Bilmawn, Boujloud also known as the Amazigh Halloween, is an old tradition that takes place a few days following the celebration of Eid al-Adha This indigenous cultural event, deeply rooted in Amazigh tradition, involves people wearing sheepskin, goatskin, or bird feathers.
It involves individuals wearing the skins of rams or goats along with face paint with charcoal or wear masks and roaming the neighborhood streets, going from door to door asking for money or sheep and goat skins. with the help of popular bands to create joy and pleasure in the ranks of spectators, and at the same time creates Bilmawn panic and fear especially among children and women. Some say that to touch the skin being worn can bring good fortune. If it sounds familiar, then it is probably because it is an ancient echo of Halloween.
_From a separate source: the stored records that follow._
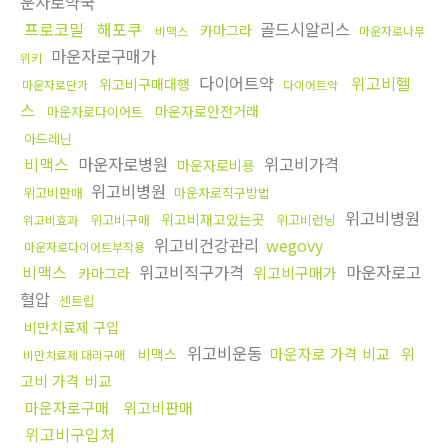
운자로약국
프로코밀
해포쿠
골드시알리스
카마그라
비맥스
마운자로나무
마운자로구매가
위키
다이어트약
위고비헬
위고비구매대행
마운자로단가
다이어트약
스
마운자로안전거래
마운자로다이어트
아드레닌
비맥스
마운자로병원
위고비가격
마운자로비용
위고비병원
위고비판매
마운자로직구방법
위고비병원
위고비재고있는곳
위고비구매
위고비런닝
위고비효과
위고비건강관리
wegovy
마운자로다이어트부작용
비맥스
위고비직구가격
마운자로고
위고비구매가
카마그라
혈압
센트립
비만치료제 구입
위고비운동
마운자로 가격 비교
위
비맥스
비만치료제 대리구매
고비 가격 비교
마운자로구매
위고비판매
위고비구입처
Researchers, say the custom is ancient tradition and has its origins in Africa, inspired by the legends of a leather-clad monster that terrorised people in remote areas. It may also have reflected a tribal raiding party dressed in skins.
Professor Bouyaakoubi of Anthropology explained at the University Ibn Zahr south-west of Morocco, that this cultural practice reflects Amazigh human quest to keep this tradition, which is shared by the peoples of North Africa and the Canary Islands with “under” different names.”
He added that the “Carnival has several names depending on the country, they speak Tamazight or Darija in various North African regions. Among the names of the carnival, we find (Bilmawn) (Boujeloud) (Harma) (los Carneros Tigaday) Canary Island (Tamaazat) Souss (south), and in the Middle Atlas (center), we find (Boyaslikhn, Boybatane), Anti Atlas “Isemgane, Imaachar “and Rif (north) Ba-Sheikh”.
He continued: “We also find the word-Darija (Bolbatayn) or (seven Batain) related to the number required to wear skins per person”
While Bilmawn or Boujloud is not celebrated in every area of Morocco it can be found in places such as Tiznit, Agadir and Amazigh regions in the south of the country and the Rif Mountains in the north. The festival is notable because of the participation of both males and females. In some area the festival has been turned into a local carnival lasting up to seven days and expanded to include concerts of folk music. This change has made Boujloud into a cultural event that highlights the Amazigh cultural heritage and attracts thousands of tourists who come specifically to see the “Carnival Boujloud “.